### Exercise set
A) Answer these questions from the PISA tutorial, one line each:
(i) Which four countries should the faceted charts show?
(ii) Which three measures is the ESCS variable based on?
(iii) What point size and transparency does the code give the points?
B) Say whether each statement agrees with the PISA tutorial. For each, answer yes or no and quote the words that decide it.
(i) The scatter plot places ESCS on the y axis.
(ii) The points are colored by gender.
(iii) Task 4 calls for geom_density to plot Japanese and UK mathematics scores.
C) Repeat word for word the stretch of the PISA tutorial from "1.4.4 Task 4" through "do you notice?".

### Document
——
1.4.3 Task 3 Plot distributions of wealth scores

Use a scatter plot to show the correlation between HOMEPOS and ESCS. Use a facet_wrap to show the charts for the UK, Japan, Colombia and Sweden. Discuss the different relationships between the two variables across the countries.

Tip

Note that the PISA variable, Economic, Social and Cultural Status ESCS is based on highest parental occupation (‘HISEI’), highest parental education (‘PARED’), and home possessions (‘HOMEPOS’), including books in the home. Do consider the implications of this definition.

Show the answer
# Create a data frame with the ESCS, gender (ST004D01T) and HOMEPOS variables for the 4 countries 

WealthcompPISA<-PISA_2022 %>%
  select(CNT, ESCS, HOMEPOS, ST004D01T)%>%
  filter(CNT == "Japan" | CNT == "United Kingdom" | CNT == "Colombia" | CNT == "Sweden")

# Use ggplot to create a scatter graph
# Set the x variable to ESCS and the y to HOMEPOS, set the colour to gender
# Set point size and transparency
# Facet wrap to produce graphs for each country

ggplot(WealthcompPISA, aes(x = ESCS, y = HOMEPOS, colour=ST004D01T))+
  geom_point(size=0.1, alpha=0.5)+
  facet_wrap(.~CNT)

1.4.4 Task 4 Plot distributions of scores

  • Use geom_density to plot distributions to plot the distribution of Japanese and UK mathematics scores - what patterns do you notice?
——
### Supplied data

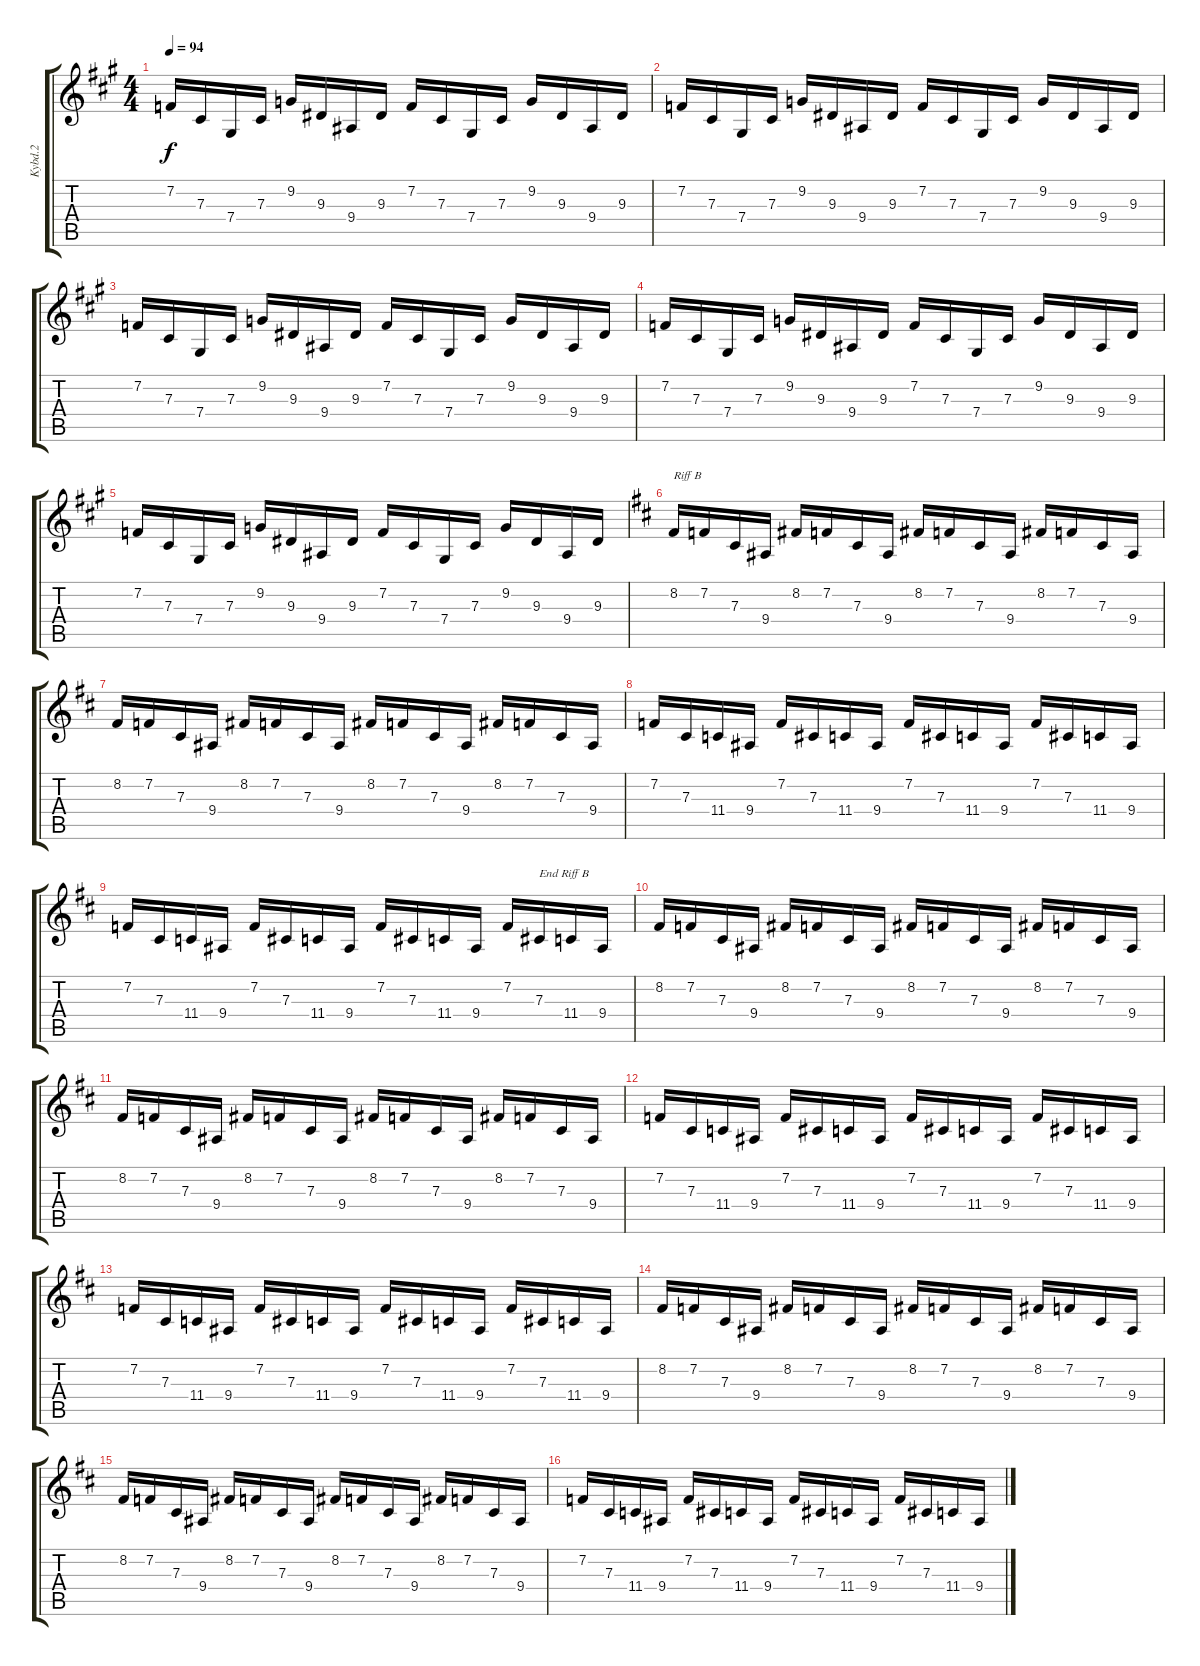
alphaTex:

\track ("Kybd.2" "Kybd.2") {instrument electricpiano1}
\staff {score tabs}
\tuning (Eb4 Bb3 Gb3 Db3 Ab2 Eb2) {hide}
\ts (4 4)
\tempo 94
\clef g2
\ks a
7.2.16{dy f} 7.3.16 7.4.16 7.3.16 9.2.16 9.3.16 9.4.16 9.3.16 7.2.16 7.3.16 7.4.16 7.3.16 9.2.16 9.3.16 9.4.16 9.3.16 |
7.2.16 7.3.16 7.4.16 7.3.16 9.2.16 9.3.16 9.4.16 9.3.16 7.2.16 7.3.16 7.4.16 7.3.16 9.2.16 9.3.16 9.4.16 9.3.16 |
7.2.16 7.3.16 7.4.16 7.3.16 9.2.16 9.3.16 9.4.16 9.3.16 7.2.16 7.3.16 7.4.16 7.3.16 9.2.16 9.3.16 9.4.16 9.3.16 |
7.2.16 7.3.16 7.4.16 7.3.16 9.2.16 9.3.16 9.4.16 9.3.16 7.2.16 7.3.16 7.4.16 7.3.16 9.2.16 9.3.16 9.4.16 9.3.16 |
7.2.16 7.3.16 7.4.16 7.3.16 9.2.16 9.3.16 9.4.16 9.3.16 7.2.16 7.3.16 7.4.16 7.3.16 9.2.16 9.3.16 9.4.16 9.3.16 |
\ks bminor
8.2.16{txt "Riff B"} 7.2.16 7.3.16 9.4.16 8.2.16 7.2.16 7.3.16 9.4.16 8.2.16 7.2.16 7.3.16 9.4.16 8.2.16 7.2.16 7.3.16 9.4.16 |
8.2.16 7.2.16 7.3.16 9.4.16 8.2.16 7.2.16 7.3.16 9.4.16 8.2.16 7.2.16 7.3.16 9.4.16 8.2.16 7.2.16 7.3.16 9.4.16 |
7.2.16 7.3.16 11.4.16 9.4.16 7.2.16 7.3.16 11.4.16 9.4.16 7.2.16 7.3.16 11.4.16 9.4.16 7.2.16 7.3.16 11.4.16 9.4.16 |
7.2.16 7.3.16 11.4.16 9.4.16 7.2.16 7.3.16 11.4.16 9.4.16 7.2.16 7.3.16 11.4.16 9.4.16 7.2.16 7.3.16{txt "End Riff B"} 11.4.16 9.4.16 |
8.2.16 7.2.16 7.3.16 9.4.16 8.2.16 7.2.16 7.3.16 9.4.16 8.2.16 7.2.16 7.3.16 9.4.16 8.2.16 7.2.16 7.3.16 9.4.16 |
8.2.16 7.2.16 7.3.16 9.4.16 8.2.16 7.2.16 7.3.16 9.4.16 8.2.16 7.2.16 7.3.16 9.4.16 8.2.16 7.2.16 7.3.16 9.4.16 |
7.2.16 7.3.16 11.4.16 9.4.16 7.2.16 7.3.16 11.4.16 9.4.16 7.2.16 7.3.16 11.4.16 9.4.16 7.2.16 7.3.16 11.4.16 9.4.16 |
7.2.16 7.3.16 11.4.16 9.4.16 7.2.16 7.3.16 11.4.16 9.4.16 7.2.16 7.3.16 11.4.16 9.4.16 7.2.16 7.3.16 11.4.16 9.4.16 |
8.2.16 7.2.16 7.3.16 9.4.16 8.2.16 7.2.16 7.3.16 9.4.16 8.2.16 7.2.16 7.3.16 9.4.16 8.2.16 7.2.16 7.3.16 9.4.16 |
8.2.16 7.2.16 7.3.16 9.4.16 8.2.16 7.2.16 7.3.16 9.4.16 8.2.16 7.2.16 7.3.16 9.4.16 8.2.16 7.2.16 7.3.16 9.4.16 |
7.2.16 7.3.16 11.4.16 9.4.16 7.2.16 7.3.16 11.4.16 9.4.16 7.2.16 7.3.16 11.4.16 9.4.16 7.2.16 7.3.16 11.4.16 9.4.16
——
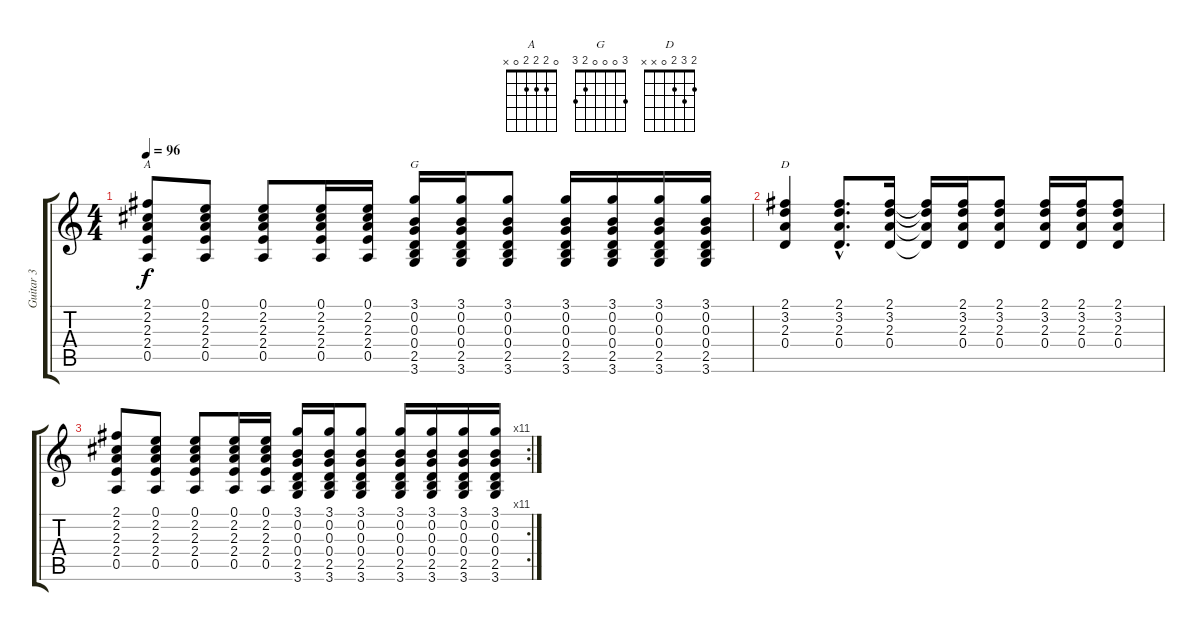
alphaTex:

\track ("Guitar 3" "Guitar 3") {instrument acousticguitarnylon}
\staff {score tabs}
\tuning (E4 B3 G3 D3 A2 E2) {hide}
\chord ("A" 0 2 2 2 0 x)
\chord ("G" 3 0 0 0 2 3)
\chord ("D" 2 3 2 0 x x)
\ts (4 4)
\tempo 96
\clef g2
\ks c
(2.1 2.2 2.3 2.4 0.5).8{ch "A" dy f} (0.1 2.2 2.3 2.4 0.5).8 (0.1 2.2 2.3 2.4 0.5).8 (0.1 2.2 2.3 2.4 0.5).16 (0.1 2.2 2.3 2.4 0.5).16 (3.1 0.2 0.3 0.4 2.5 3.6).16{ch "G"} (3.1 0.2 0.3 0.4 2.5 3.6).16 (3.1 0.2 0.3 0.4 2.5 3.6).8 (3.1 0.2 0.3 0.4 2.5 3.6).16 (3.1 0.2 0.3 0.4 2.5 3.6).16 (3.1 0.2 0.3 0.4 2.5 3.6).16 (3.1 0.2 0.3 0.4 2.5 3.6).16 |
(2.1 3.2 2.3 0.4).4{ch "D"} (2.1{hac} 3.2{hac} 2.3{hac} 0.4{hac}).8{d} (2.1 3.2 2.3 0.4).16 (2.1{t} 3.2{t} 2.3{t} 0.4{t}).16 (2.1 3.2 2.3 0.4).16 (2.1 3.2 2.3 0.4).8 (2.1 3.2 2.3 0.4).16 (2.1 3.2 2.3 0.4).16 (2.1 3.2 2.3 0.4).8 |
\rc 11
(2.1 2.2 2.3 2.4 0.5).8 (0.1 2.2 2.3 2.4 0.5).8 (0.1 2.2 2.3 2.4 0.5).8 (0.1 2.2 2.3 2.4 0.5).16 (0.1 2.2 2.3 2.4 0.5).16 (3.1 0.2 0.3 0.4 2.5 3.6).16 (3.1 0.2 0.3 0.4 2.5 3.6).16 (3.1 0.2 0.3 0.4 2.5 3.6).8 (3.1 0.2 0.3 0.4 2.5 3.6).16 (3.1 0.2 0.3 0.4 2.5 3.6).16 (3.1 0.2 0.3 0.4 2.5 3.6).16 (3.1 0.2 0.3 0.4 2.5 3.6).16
——
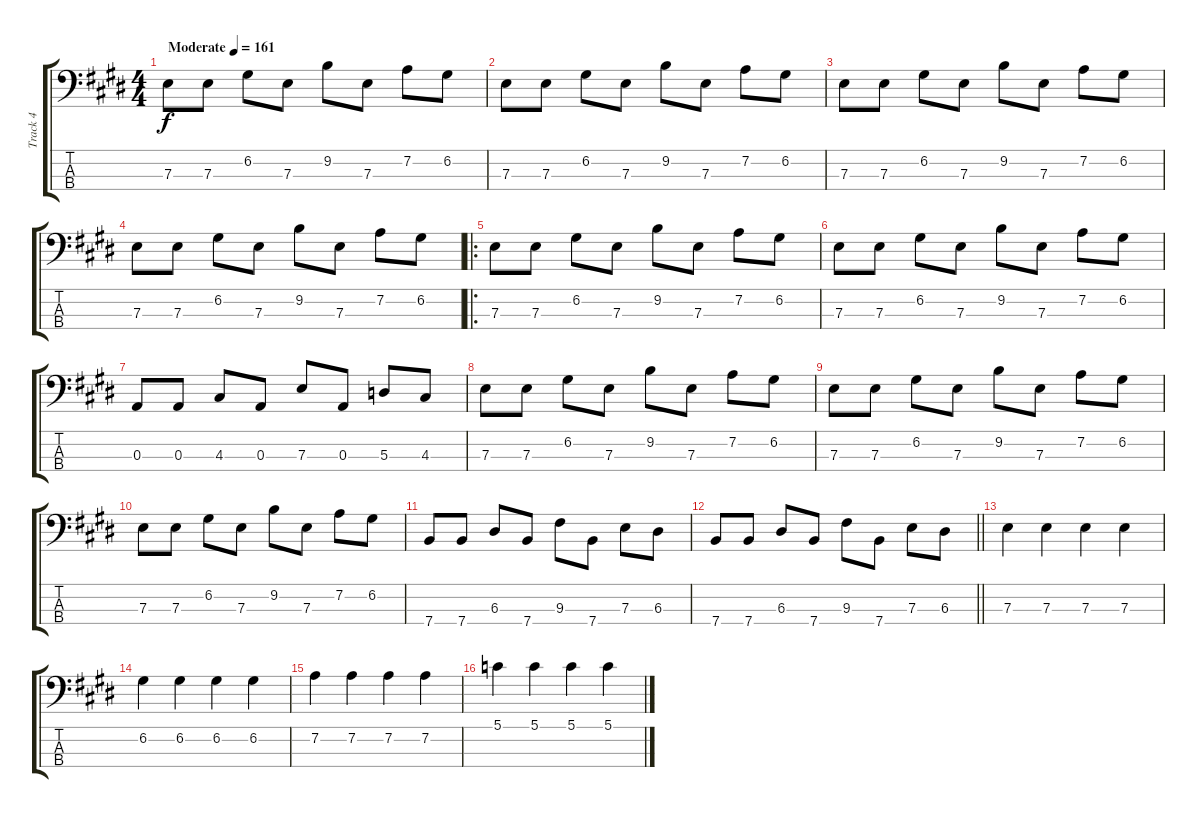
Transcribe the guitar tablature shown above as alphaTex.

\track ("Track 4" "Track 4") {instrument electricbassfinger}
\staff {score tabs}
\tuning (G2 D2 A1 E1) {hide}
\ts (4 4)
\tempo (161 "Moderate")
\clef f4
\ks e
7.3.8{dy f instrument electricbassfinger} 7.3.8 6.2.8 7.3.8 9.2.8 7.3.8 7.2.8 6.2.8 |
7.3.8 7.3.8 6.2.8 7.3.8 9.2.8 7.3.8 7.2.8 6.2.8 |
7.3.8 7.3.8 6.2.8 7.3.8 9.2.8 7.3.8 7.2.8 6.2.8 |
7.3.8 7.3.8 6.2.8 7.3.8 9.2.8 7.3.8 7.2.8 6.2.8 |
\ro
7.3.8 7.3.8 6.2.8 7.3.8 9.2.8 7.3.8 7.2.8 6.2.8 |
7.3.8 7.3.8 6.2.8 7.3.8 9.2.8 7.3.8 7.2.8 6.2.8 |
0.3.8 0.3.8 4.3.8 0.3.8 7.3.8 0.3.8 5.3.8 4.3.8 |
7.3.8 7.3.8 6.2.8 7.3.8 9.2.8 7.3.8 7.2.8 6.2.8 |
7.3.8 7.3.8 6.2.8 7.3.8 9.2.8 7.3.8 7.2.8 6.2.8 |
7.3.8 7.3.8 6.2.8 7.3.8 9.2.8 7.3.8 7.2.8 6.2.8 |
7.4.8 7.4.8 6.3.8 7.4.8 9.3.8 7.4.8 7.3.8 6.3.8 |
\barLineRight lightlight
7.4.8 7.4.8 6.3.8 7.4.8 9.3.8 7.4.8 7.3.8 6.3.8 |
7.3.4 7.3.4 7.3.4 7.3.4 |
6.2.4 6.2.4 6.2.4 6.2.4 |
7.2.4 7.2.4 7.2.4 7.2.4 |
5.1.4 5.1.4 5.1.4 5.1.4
——
### The results
A)
(i) The UK, Japan, Colombia and Sweden.
(ii) Highest parental occupation (HISEI), highest parental education (PARED), and home possessions (HOMEPOS).
(iii) Size 0.1 and transparency (alpha) 0.5.

B)
(i) No: "Set the x variable to ESCS and the y to HOMEPOS"
(ii) Yes: "set the colour to gender"
(iii) Yes: "Use geom_density to plot distributions to plot the distribution of Japanese and UK mathematics scores"

C)
1.4.4 Task 4 Plot distributions of scores

  • Use geom_density to plot distributions to plot the distribution of Japanese and UK mathematics scores - what patterns do you notice?